> **Problem to solve**
Write the number of lines in the material below that contain "pixels", with no other words.
___ Provided material ___
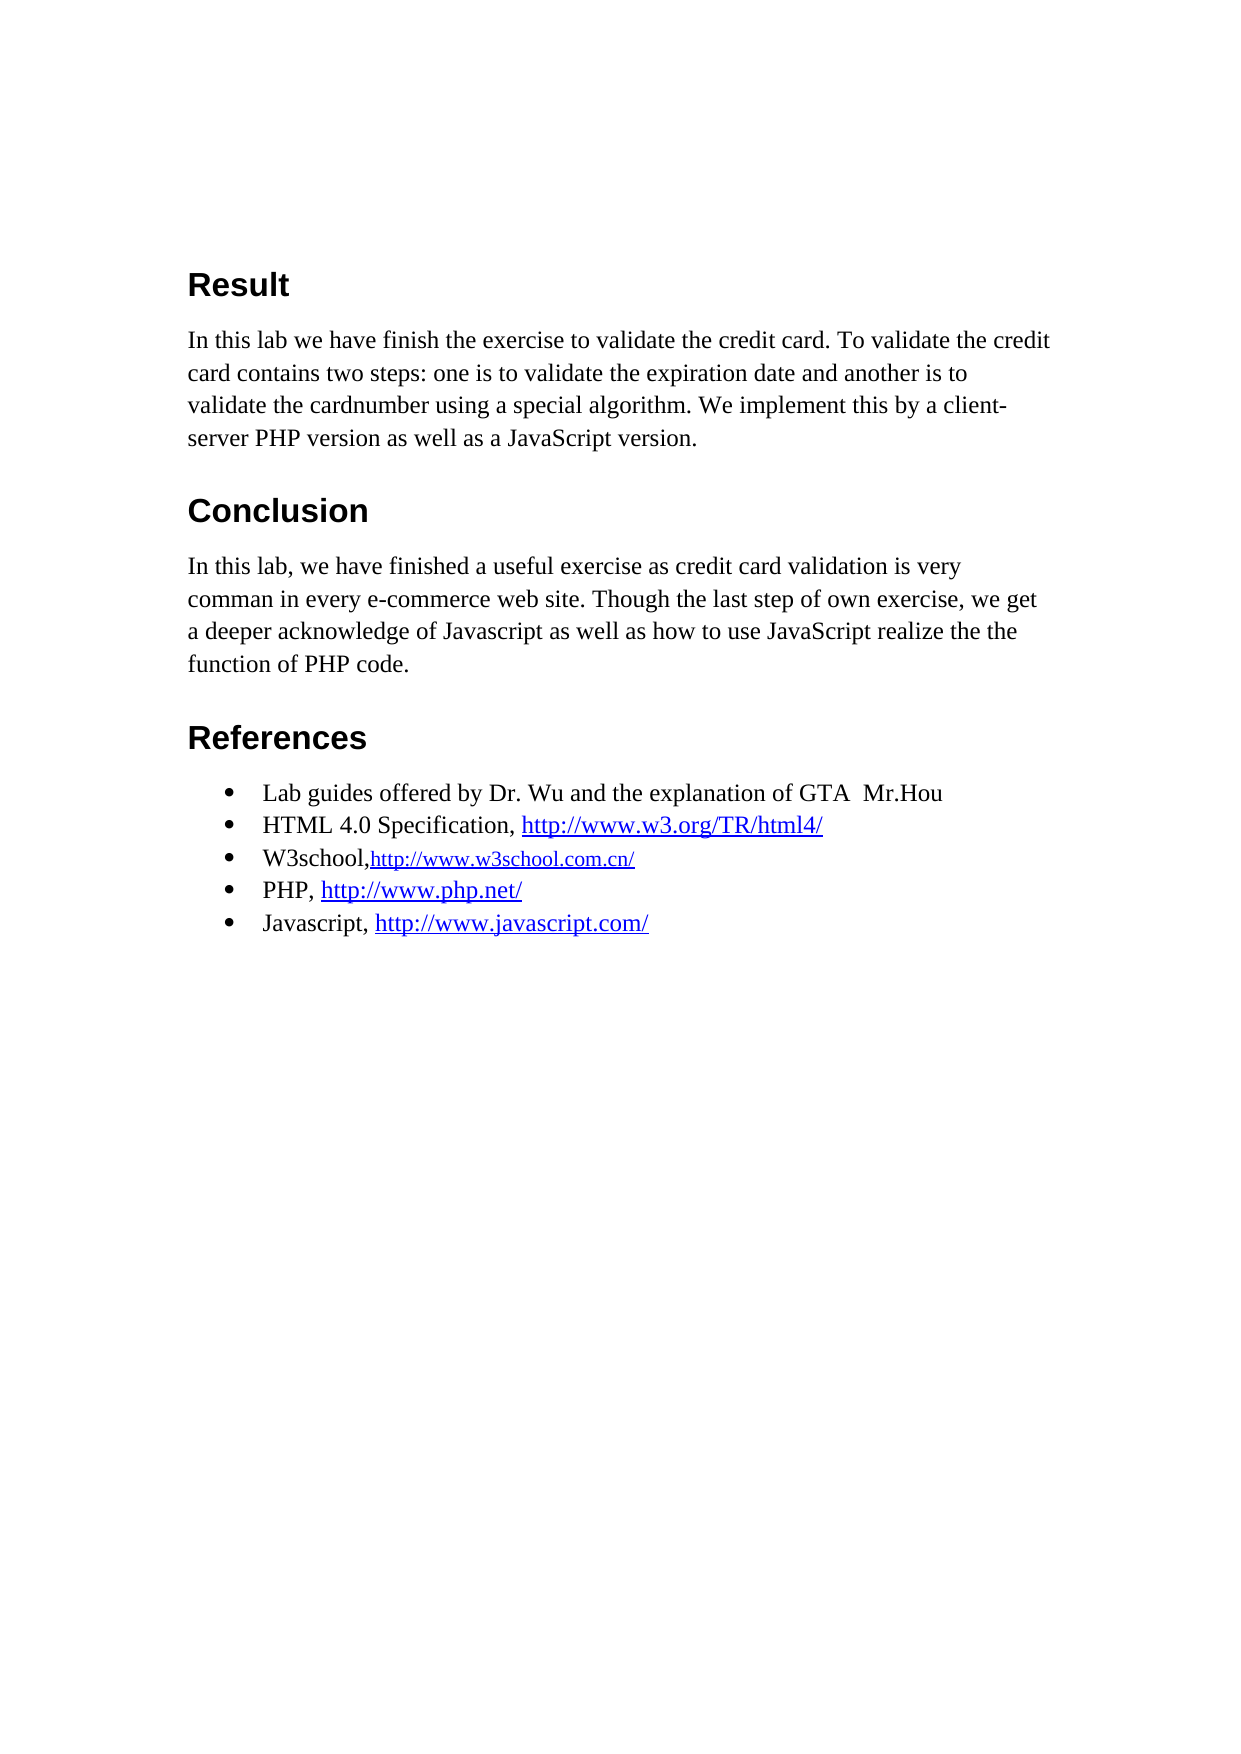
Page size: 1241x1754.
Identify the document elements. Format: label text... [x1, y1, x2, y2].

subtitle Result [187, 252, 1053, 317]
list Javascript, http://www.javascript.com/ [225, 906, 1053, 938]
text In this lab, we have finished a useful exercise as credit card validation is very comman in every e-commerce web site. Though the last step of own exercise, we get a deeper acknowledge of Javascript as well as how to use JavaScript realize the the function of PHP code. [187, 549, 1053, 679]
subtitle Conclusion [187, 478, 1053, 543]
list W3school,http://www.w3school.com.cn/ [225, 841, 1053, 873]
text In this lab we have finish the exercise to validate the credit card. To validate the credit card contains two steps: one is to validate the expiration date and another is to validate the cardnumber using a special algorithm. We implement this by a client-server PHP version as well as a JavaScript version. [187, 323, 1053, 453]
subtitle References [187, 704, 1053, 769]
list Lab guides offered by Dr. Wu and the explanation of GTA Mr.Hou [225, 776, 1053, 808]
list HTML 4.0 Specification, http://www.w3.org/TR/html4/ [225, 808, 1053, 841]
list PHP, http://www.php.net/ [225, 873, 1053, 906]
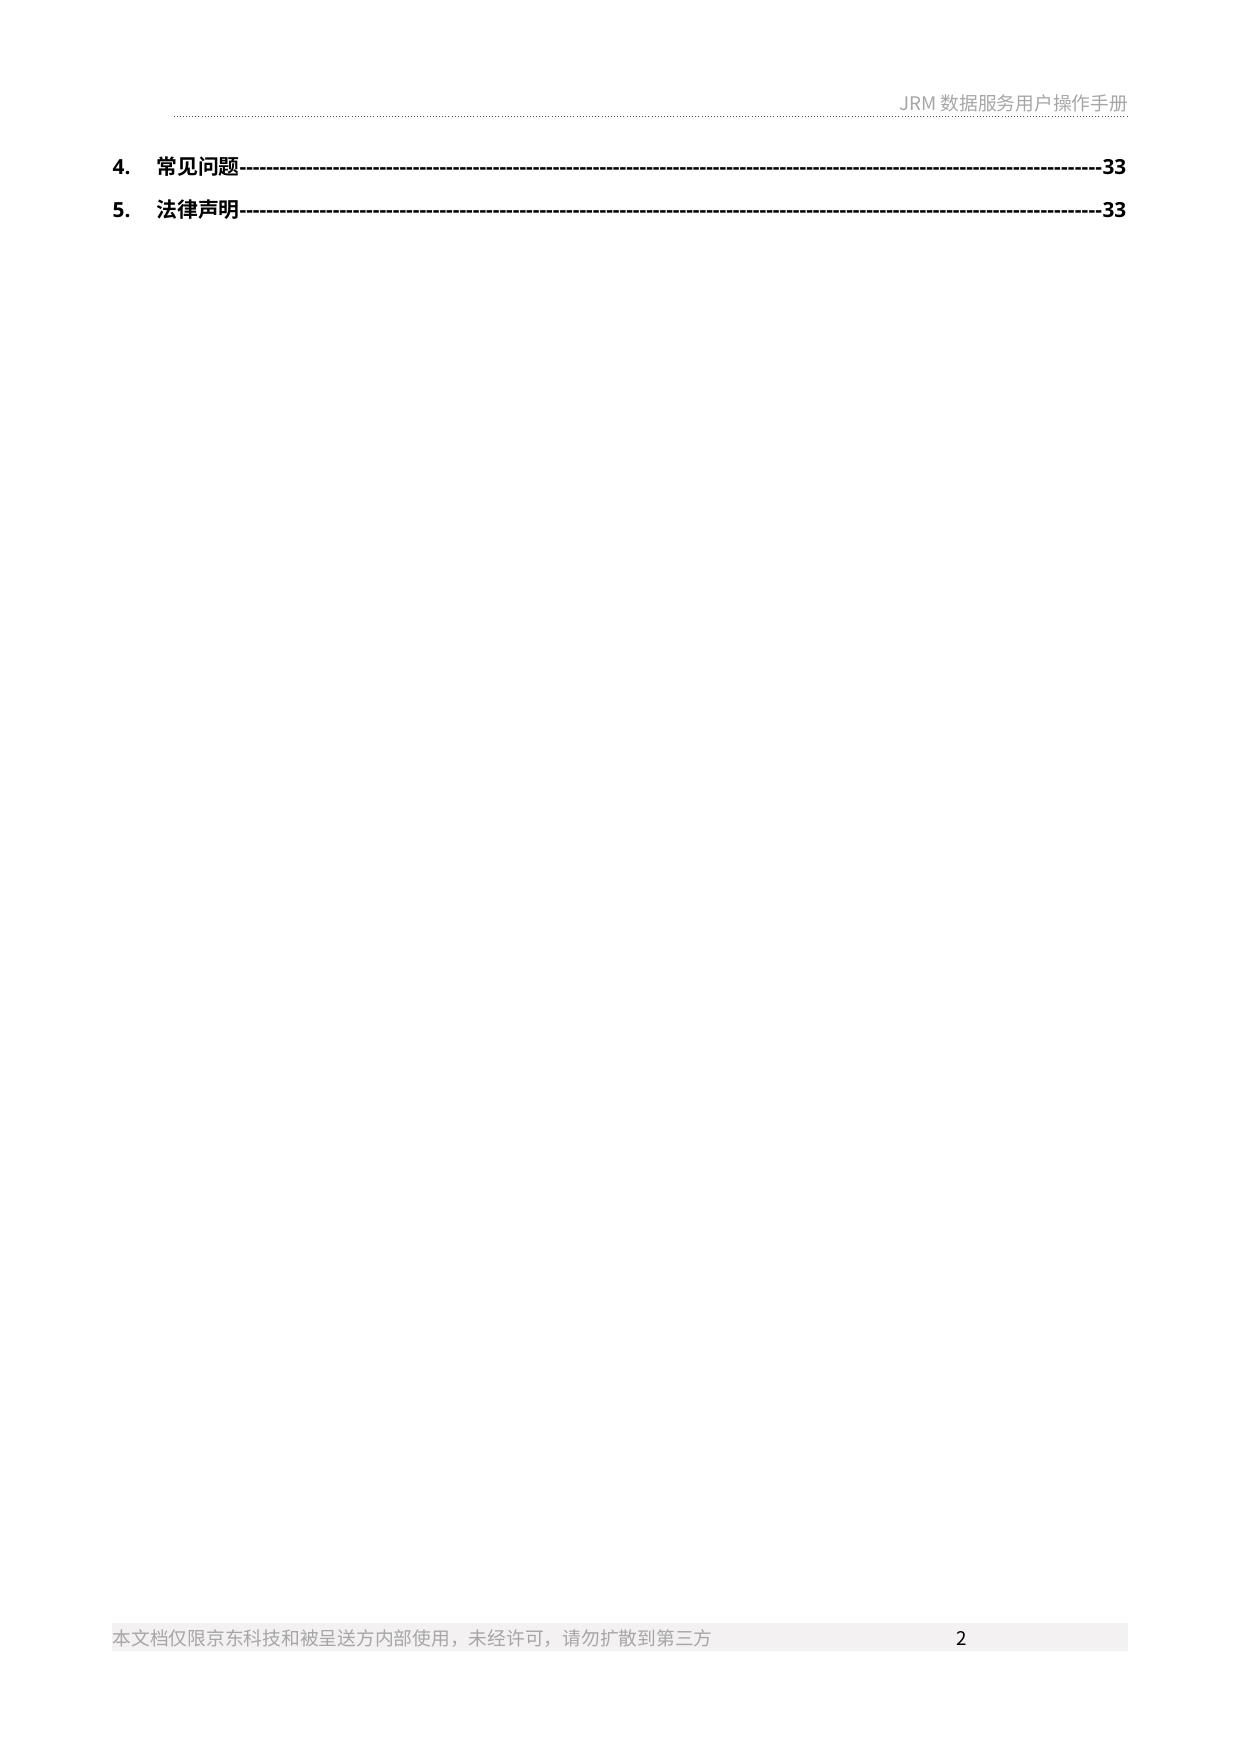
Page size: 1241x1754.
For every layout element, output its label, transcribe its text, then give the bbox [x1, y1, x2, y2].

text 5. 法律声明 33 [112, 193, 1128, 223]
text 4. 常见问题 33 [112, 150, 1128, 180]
___
___ Provided material ___
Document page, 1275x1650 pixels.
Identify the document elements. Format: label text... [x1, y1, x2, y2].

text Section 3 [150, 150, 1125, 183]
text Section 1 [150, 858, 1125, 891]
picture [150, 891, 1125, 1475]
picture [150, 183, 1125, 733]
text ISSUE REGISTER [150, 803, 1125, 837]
___
___ Provided material ___
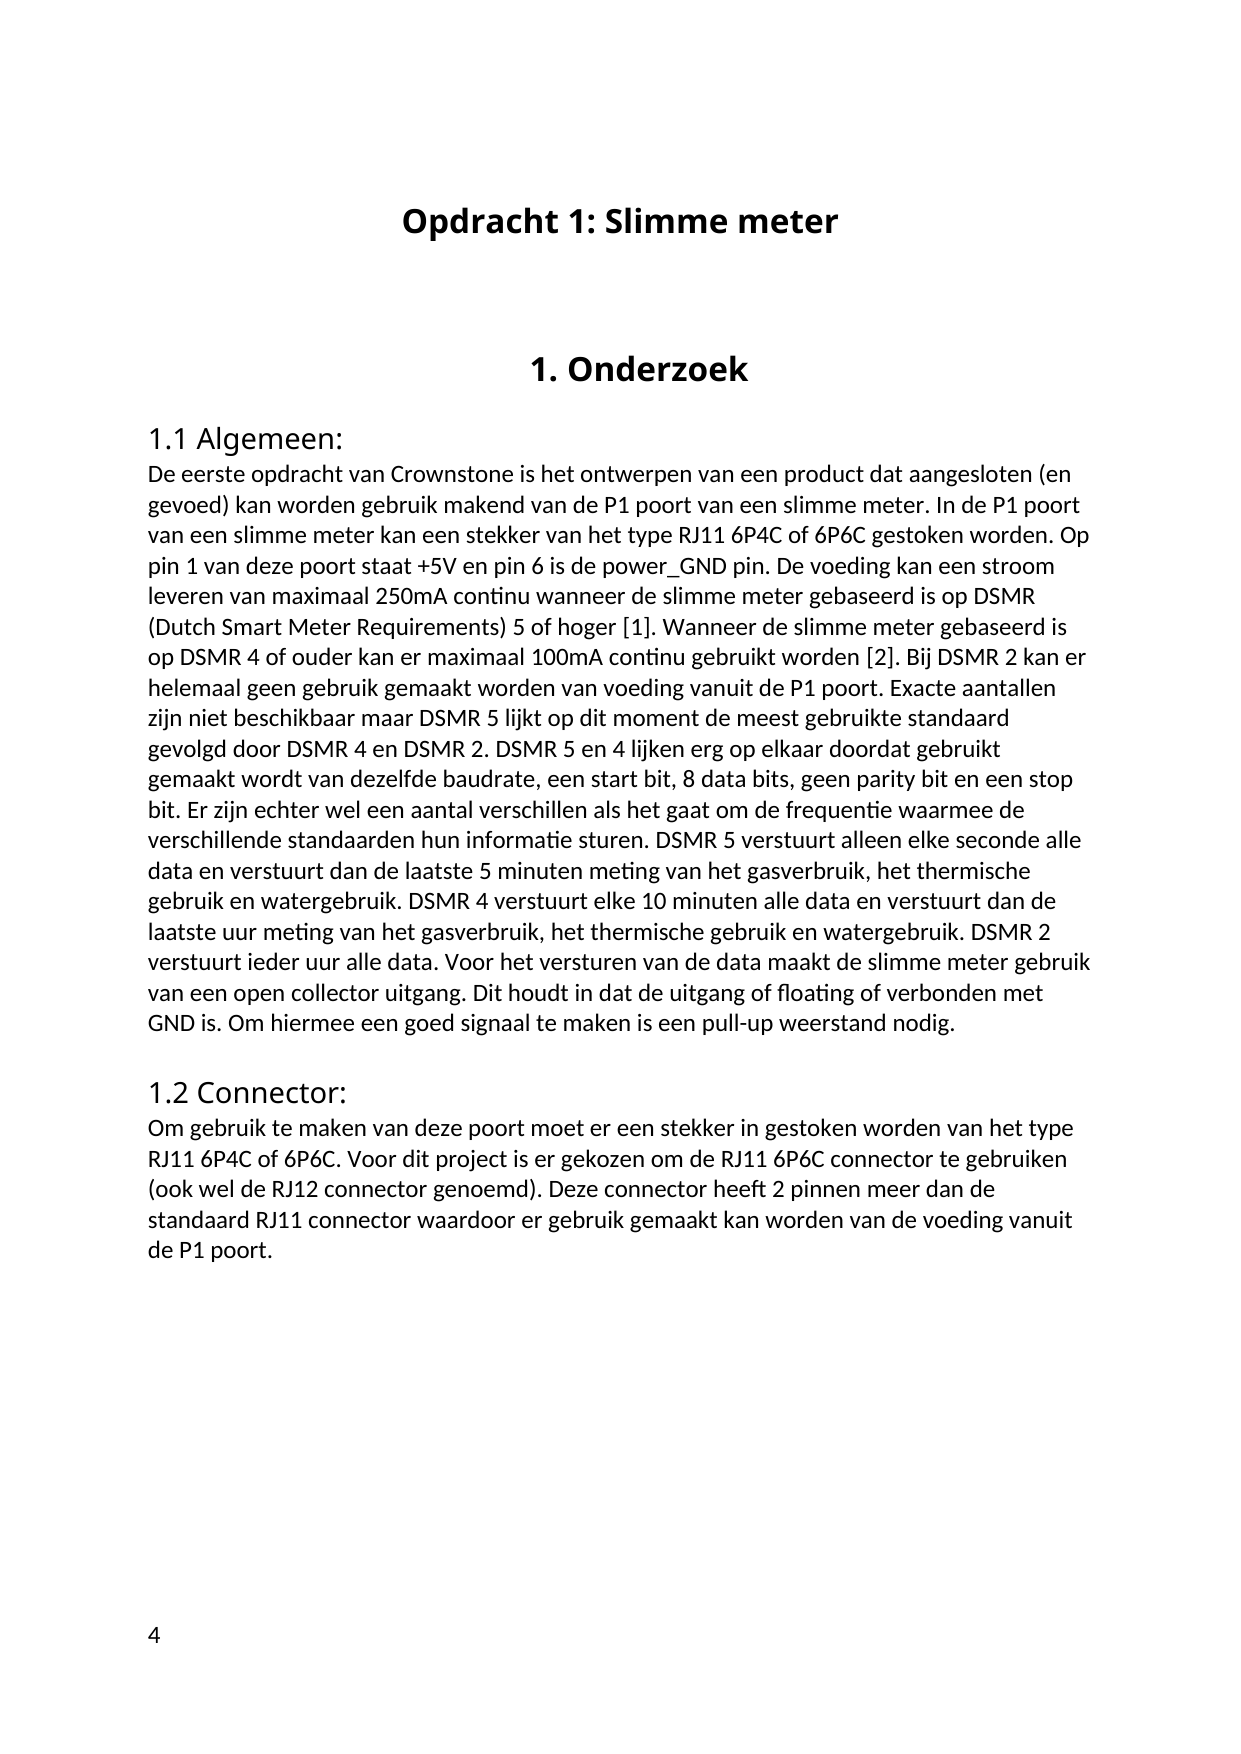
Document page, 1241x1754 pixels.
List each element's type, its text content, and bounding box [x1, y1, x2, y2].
___
> **Task output**
2